The unusual group offering in the main gallery at Pirate: A Contemporary Art Oasis (3659 Navajo Street, 303-458-6058) includes pieces by artists from around the world. Mapas y Espejos (Maps and Mirrors) showcases the Matrix Art Project, a loose collective that mounts presentations such as this one throughout the United States and in Europe.
Pirate member Stephen Alarid is involved with Matrix, which is how the show came to Denver. Alarid is represented by a large geometric abstract -- a real departure for him with its straight lines and earthy palette. Mark Sink and Dale Chisman, two other Colorado artists, are also showcased here, as is New York artist Jesús Polanco, who used to live in the area and is still fondly remembered.
In the Associates' space is an installation called NEGATION, which was created by the artist named BUG. The subject is the hybrid of a human and an insect, with a central character being a spider-like creature with a square head. Supporting the theme is a group of very bad paintings, but the installation itself is powerful and well crafted.
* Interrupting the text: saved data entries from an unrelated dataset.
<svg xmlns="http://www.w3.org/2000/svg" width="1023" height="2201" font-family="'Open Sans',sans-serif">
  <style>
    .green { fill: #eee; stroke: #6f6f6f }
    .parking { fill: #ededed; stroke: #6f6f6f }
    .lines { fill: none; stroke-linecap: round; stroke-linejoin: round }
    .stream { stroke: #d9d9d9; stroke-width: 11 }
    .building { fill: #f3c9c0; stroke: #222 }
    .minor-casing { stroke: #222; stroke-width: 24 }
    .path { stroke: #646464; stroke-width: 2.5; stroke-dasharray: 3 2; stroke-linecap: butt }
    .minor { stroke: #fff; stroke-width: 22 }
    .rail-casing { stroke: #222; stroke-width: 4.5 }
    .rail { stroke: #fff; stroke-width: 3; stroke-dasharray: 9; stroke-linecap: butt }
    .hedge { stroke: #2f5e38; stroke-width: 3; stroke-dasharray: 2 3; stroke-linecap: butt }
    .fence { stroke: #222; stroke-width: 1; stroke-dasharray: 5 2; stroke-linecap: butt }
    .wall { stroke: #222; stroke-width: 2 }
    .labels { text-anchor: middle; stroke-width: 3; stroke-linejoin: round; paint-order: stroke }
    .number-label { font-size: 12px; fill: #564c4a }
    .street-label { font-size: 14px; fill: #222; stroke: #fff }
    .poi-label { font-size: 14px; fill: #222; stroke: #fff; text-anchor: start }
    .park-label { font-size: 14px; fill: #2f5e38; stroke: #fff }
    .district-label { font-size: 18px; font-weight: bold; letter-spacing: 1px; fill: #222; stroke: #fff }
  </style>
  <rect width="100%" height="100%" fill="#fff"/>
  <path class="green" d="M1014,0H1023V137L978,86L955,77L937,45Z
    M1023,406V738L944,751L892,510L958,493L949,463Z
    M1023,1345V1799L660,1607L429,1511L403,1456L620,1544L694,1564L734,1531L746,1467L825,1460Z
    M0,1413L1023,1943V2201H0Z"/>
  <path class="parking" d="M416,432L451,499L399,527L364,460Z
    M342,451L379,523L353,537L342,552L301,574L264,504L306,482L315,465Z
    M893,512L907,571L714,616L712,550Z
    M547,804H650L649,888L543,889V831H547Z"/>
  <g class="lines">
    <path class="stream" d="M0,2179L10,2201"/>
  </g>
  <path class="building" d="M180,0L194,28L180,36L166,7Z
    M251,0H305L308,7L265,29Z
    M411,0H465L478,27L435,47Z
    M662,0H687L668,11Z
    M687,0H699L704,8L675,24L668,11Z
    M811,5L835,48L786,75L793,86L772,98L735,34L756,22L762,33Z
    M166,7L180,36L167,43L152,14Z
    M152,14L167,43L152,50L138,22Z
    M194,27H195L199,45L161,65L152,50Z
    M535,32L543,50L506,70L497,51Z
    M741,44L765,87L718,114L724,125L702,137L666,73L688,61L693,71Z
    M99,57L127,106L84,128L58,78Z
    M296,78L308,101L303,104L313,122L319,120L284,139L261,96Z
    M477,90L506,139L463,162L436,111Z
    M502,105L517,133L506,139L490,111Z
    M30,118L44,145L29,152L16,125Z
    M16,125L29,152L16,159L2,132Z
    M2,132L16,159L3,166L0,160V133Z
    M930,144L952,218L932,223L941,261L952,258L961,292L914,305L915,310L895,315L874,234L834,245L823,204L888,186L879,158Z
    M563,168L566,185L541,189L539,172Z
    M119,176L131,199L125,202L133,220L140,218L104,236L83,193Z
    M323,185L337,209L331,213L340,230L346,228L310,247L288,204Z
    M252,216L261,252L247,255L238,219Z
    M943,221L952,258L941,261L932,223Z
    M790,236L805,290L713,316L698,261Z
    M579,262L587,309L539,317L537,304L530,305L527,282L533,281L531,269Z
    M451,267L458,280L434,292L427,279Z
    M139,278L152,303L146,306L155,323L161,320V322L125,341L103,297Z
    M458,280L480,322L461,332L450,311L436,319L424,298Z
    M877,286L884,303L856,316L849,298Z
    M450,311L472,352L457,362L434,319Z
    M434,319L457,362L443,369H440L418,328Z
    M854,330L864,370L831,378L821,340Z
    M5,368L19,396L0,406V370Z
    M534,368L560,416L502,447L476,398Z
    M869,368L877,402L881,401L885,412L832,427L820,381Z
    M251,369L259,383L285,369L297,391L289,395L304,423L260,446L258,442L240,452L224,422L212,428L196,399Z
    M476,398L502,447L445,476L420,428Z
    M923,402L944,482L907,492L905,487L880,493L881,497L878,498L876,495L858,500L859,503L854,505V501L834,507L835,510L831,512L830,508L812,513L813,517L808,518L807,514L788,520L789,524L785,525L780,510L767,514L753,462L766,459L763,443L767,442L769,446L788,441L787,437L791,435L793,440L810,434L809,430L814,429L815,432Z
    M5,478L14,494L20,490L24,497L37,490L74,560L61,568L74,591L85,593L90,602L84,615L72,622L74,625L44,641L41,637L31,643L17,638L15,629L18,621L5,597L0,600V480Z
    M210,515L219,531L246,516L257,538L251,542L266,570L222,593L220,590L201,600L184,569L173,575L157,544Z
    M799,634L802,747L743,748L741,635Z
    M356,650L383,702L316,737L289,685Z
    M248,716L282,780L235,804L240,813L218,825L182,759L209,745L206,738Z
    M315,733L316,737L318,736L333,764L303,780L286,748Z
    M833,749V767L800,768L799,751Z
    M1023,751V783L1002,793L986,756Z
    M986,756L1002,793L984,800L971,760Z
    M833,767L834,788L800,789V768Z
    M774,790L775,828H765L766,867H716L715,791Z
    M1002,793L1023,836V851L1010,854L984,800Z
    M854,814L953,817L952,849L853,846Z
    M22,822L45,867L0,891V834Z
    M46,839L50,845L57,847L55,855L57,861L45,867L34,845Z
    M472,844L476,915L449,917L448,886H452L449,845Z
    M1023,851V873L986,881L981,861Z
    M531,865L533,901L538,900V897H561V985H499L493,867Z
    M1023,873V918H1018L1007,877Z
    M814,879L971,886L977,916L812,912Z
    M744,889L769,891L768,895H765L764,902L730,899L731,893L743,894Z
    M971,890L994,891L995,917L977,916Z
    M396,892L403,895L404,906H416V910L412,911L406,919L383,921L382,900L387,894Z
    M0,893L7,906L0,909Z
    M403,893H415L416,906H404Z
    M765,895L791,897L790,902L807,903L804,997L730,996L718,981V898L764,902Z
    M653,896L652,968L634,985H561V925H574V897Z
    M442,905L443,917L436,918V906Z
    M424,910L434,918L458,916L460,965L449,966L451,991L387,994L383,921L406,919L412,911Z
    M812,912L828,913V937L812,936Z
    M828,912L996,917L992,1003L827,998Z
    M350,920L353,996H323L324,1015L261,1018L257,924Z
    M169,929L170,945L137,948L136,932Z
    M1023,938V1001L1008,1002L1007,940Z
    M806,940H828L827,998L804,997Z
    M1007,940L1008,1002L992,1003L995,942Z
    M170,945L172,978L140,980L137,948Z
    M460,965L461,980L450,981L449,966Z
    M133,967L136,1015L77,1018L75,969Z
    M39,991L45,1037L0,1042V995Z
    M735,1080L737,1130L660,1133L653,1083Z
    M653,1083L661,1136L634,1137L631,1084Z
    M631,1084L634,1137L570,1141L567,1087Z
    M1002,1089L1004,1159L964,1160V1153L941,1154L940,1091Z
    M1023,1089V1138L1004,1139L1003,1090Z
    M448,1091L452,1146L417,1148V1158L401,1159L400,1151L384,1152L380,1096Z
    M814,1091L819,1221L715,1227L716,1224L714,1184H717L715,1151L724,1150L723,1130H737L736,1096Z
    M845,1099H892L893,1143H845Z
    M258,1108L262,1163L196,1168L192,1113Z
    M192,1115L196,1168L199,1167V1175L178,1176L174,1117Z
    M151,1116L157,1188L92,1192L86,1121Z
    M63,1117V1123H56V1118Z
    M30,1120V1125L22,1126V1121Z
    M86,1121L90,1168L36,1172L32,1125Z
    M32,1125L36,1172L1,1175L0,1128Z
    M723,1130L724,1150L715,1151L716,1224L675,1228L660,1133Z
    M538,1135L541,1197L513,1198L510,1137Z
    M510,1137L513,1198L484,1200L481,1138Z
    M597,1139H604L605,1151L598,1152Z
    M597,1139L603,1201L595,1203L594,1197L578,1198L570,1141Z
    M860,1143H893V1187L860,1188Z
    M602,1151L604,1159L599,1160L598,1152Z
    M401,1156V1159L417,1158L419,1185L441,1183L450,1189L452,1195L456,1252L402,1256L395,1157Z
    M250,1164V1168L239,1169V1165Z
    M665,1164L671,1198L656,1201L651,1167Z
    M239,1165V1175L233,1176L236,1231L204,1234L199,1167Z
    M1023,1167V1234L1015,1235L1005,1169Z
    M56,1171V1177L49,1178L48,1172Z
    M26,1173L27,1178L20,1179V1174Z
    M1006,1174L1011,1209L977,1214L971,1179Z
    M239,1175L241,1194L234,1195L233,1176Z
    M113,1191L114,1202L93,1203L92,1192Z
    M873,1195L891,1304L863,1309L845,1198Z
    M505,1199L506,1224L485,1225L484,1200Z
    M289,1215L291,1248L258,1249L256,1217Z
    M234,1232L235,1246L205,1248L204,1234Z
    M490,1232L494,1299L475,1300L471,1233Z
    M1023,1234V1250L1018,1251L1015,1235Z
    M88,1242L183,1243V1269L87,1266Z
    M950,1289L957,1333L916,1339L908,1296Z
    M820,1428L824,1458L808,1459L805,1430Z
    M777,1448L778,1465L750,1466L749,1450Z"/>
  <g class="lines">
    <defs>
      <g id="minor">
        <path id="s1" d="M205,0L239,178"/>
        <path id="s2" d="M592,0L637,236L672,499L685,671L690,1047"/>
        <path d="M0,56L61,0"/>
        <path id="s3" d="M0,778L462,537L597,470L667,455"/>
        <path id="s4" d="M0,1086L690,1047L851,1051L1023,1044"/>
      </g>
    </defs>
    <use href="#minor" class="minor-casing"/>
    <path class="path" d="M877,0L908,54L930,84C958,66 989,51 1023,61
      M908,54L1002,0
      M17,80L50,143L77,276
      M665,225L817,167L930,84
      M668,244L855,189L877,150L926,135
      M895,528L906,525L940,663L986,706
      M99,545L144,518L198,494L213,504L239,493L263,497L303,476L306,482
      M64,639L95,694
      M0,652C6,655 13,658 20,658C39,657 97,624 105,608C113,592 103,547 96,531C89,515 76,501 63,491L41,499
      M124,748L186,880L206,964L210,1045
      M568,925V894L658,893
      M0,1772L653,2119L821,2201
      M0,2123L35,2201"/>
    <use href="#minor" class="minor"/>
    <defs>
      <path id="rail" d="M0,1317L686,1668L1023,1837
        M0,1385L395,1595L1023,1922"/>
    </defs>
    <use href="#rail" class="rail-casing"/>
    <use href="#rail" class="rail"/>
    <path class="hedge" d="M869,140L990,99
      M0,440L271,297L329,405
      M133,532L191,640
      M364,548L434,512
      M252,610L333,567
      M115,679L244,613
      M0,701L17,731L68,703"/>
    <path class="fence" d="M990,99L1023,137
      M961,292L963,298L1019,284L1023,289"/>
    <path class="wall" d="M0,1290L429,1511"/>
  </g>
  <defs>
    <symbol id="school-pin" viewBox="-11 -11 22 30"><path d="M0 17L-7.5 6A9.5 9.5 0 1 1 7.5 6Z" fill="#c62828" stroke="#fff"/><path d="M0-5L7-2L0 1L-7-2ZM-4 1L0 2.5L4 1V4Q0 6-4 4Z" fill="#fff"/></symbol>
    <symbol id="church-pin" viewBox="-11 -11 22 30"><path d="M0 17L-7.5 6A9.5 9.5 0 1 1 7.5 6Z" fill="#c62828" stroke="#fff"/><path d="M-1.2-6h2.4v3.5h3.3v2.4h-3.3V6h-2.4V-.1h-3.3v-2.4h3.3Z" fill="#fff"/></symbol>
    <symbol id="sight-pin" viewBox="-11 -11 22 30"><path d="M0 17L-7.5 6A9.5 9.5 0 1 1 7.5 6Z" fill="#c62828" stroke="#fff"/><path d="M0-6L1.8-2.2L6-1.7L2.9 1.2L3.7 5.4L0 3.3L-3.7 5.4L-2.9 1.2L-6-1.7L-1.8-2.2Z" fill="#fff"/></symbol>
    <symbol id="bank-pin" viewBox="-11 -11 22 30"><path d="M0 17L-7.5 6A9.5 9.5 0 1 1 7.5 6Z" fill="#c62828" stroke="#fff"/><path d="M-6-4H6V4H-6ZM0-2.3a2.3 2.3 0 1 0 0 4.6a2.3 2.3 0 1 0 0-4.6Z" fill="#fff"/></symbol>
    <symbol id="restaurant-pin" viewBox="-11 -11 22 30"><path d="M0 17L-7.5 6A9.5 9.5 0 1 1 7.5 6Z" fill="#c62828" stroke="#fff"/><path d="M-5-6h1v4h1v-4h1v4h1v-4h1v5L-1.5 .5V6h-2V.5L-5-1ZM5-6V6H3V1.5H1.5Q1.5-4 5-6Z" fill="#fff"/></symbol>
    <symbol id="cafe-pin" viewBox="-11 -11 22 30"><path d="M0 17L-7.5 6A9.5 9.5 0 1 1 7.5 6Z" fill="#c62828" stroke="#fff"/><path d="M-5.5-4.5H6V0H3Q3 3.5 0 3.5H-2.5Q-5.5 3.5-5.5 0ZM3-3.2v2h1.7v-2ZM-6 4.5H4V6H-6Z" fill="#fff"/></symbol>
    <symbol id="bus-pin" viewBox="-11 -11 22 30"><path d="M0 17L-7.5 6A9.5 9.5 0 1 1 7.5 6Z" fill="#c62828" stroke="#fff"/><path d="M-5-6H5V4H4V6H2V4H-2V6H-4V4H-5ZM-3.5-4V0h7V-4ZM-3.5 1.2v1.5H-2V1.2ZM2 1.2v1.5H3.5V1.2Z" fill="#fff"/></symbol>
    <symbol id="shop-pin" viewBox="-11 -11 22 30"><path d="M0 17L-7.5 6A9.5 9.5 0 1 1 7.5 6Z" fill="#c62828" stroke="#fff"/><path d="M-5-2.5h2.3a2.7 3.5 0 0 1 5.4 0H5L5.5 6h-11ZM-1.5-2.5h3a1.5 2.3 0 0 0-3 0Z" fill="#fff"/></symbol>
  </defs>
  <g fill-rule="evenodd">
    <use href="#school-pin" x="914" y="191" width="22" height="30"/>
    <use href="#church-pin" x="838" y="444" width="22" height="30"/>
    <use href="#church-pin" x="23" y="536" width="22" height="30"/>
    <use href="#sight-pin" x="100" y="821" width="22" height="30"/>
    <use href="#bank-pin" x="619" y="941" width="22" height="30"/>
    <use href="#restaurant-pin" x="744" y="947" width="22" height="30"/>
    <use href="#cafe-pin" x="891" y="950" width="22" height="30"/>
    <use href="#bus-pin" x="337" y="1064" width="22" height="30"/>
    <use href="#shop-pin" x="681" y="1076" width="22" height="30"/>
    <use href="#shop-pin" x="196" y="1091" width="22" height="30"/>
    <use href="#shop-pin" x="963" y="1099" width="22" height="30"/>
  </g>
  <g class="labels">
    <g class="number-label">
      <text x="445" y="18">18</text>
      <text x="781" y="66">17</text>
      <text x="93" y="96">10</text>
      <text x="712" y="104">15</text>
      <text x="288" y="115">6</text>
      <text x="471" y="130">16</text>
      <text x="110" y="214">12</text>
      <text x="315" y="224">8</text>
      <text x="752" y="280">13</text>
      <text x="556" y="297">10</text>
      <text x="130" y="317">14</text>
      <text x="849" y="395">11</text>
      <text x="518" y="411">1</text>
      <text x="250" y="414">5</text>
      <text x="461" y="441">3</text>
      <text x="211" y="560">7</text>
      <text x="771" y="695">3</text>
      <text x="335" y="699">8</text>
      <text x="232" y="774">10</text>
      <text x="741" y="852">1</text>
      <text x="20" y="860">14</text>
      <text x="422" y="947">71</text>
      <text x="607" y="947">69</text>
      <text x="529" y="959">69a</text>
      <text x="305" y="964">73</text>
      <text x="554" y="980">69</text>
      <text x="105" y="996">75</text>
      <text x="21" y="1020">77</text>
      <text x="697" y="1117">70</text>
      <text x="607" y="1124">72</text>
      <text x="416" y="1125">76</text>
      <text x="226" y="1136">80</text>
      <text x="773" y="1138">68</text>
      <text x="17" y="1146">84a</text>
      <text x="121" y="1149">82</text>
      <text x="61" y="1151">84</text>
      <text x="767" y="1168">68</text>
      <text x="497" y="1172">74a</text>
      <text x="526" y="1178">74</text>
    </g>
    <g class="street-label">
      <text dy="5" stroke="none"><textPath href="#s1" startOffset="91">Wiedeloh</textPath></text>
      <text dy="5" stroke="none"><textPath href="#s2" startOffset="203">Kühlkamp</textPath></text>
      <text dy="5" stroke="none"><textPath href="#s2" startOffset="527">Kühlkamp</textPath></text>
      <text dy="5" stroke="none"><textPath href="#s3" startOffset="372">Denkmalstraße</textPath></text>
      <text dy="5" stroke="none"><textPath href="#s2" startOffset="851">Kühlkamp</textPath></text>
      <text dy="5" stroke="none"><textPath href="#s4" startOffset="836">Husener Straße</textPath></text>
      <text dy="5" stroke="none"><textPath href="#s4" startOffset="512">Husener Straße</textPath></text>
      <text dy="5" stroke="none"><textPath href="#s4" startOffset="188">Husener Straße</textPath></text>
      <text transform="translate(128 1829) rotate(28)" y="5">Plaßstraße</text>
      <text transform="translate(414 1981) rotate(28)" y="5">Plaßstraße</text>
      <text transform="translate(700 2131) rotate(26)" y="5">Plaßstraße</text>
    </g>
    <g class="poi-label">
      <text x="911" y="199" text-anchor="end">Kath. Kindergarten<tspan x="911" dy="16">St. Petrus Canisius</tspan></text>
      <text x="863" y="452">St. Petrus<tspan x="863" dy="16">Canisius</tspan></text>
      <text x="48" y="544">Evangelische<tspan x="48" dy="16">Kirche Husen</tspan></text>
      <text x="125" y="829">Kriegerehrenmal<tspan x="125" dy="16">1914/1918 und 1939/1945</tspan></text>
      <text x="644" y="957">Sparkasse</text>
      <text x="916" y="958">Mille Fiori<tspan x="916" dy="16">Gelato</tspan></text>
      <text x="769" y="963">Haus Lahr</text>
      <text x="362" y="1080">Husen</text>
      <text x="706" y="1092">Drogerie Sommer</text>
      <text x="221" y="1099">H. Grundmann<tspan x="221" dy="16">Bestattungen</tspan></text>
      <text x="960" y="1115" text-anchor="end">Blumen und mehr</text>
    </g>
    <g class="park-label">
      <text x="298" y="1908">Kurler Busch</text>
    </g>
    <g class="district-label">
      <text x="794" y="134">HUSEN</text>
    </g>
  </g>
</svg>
The Treasure Chest sports an informal show titled Stephen Alarid that includes a handful of the artist's signature paintings. The best of the mixed lot are the all-over linear abstractions based on botanical forms.
Last but assuredly not least is Linear, a solo devoted to some recent efforts by painter Nicholas Silici. The show, which is hanging up front in ILK @ Pirate, has only three pieces in it. Done with polyurethane in subtle colors, these neo-minimalist works are depictions of horizontal stripes on horizontal panels. But there is a twist -- or, more properly, a turn -- because the paintings literally wrap around the corners of the room as a result of the flexible galvanized steel on which they are painted. This attribute is best flaunted in "Expanse C" (above), the largest piece on display.
All four Pirate shows close on March 7.